### Passage to read
┄┄┄┄┄┄┄┄┄┄

Don’t-Miss Indies: What to Watch in June
The official calendar may say otherwise but for all intents and purposes, summer is here once again. And with temps on the rise, the time is right for film fans to sink into the dimly lit comfort of the local art house. And with a wide array of Don’t-Miss Indies hitting theaters this month, chances are you won’t get bored any time soon.
LET THE SUNSHINE IN (Un beau soleil intérieur)
When You Can Watch: Now
Where You Can Watch: Theaters (limited)
Director: Claire Denis
Cast: Juliette Binoche, Xavier Beauvois, Philippe Katerine, Gérard Depardieu
Why We’re Excited: An icon of modern French cinema, writer/director Claire Denis (a Film Independent Spirit Award nominee for 1996’s Nenette and Boni) returns once again to examine the surprisingly still-taboo topic of the sexuality of middle-aged women. Adapted from A Lover’s Discourse: Fragments, a 1977 academic work by French literary theorist Roland Barthes, the film won the Author’s Society award at the 2017 Cannes Film Festival. The romantic drama follows Isabella (Binoche), an accomplished visual artist and divorced single mother, as she goes through a string of paramours, contemplating her age and whether or not society expects her to give up on love and desire. At one point she seeks the counsel of a spiritual healer (Depardieu), who advises her thusly: “Live what you have to live. Tend to what matters most: yourself. Try to let the sunshine in.”
UPGRADE
When You Can Watch: Now
Where You Can Watch: Theaters
Director: Leigh Whannell
Cast: Logan Marshall-Green, Richard Anastasios, Harrison Gilbertson
Why We’re Excited: Reminiscent of ‘80s cult classics like Terminator and Robocop, this sci-fi revenge thriller from Blumhouse’s new microbudget-leaning Tilt shingle is Australian writer/director Leigh Whannell’s (screenwriter, Saw and Insidious) second feature as director, having premiered at SXSW this past March. Upgrade follows vintage car customizer Grey Trace (Marshall-Green), whose wife is killed in a suspicious car crash that also renders him a quadriplegic. Months later, there are still no leads in the case but an eccentric young tech billionaire (Gilbertson) swoops in and offers to surgically implant a computer chip into his spine to restore his full mobility. With newfound superhuman abilities, Trace sets out on a bloody quest to track down the criminals who murdered his wife. Producer—and Blumhouse namesake—Jason Blum recently won the Best Feature Spirit Award for Jordan Peele’s Get Out back in March.

┄┄┄┄┄┄┄┄┄┄

### Task item
In the June indie film roundup, give the stretch from "Don’t-Miss Indies: What" through "beau soleil intérieur)" again, switching "art house" to "multiplex".

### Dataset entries
┄┄┄┄┄┄┄┄┄┄

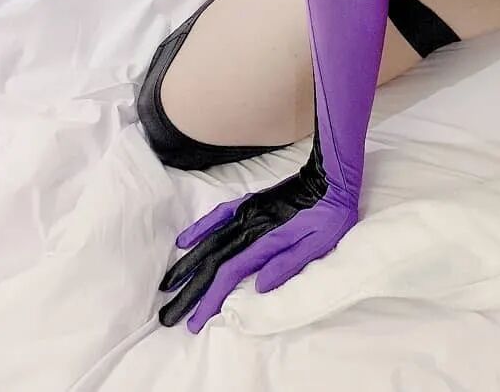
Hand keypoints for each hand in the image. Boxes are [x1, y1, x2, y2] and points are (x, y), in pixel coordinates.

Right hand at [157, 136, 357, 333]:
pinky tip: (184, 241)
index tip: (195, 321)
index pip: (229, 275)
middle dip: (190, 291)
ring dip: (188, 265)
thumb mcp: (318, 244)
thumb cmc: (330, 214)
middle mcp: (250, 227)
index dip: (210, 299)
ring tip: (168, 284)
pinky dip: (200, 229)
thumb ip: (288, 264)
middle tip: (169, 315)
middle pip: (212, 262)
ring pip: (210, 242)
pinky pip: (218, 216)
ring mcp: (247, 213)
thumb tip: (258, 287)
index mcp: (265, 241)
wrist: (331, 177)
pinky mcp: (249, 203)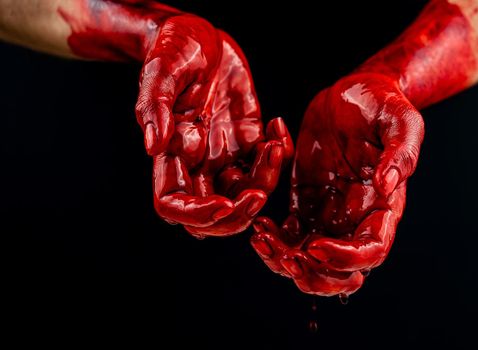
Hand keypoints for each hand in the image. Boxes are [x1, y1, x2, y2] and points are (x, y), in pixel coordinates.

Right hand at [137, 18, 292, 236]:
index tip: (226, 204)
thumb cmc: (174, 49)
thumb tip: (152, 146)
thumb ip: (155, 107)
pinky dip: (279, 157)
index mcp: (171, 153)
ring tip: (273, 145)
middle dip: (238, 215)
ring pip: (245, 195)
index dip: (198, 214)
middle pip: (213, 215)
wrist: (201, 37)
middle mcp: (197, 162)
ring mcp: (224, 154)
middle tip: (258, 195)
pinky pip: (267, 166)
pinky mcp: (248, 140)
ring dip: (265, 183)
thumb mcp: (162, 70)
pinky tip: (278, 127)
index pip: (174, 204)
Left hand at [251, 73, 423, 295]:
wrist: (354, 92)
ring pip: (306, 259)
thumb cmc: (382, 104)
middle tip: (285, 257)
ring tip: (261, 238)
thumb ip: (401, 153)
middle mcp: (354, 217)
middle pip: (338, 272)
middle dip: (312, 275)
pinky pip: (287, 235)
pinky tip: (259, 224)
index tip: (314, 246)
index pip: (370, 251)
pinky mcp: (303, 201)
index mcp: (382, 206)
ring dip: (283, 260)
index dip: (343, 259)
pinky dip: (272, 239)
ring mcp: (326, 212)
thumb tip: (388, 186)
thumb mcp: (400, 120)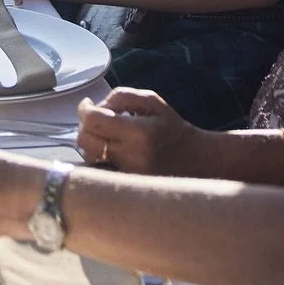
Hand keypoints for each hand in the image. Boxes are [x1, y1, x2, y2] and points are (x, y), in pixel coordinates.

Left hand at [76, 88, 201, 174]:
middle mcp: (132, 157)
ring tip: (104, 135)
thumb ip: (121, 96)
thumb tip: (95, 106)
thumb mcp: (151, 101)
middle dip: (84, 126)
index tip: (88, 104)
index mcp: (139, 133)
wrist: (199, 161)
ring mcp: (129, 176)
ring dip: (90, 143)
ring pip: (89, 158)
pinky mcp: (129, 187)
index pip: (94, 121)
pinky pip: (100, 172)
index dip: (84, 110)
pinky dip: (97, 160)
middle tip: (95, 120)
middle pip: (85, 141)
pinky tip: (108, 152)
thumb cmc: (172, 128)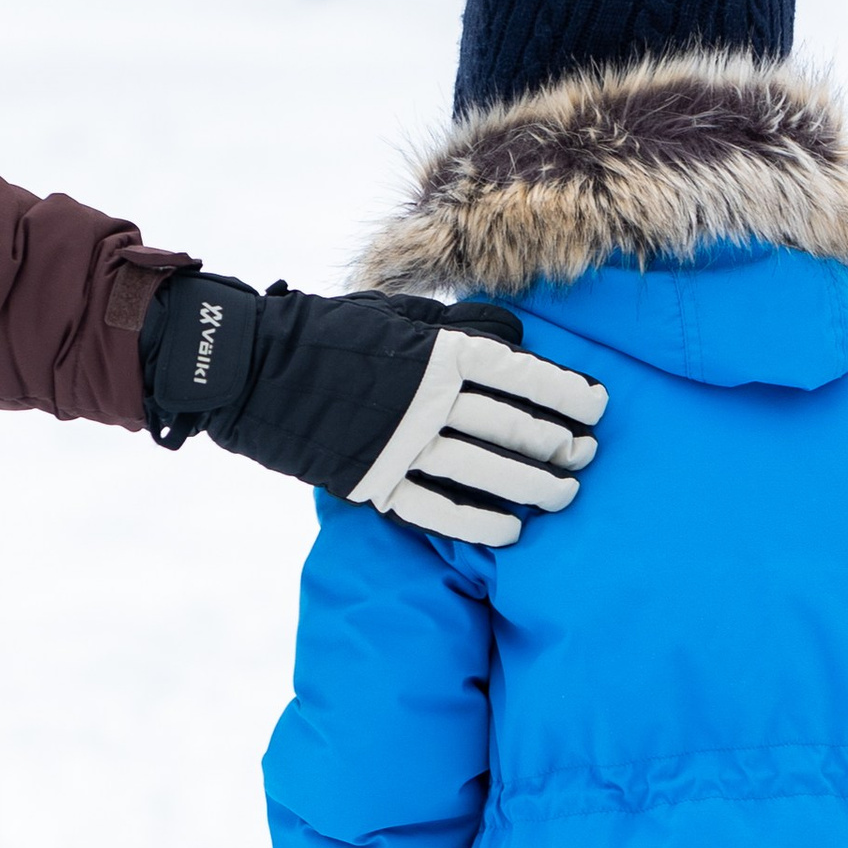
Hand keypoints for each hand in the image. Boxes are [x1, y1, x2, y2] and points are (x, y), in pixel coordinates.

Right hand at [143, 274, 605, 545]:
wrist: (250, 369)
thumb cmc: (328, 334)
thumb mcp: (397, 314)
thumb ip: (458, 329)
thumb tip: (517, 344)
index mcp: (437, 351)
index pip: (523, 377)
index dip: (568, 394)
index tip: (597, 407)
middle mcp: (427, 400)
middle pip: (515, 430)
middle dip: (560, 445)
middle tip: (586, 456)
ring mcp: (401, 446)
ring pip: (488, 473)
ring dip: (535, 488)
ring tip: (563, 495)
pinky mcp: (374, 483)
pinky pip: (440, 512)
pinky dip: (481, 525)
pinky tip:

┄┄┄┄┄┄┄┄┄┄

### Task response
Don’t-Miss Indies: What to Watch in June
The official calendar may say otherwise but for all intents and purposes, summer is here once again. And with temps on the rise, the time is right for film fans to sink into the dimly lit comfort of the local multiplex. And with a wide array of Don’t-Miss Indies hitting theaters this month, chances are you won’t get bored any time soon.
LET THE SUNSHINE IN (Un beau soleil intérieur)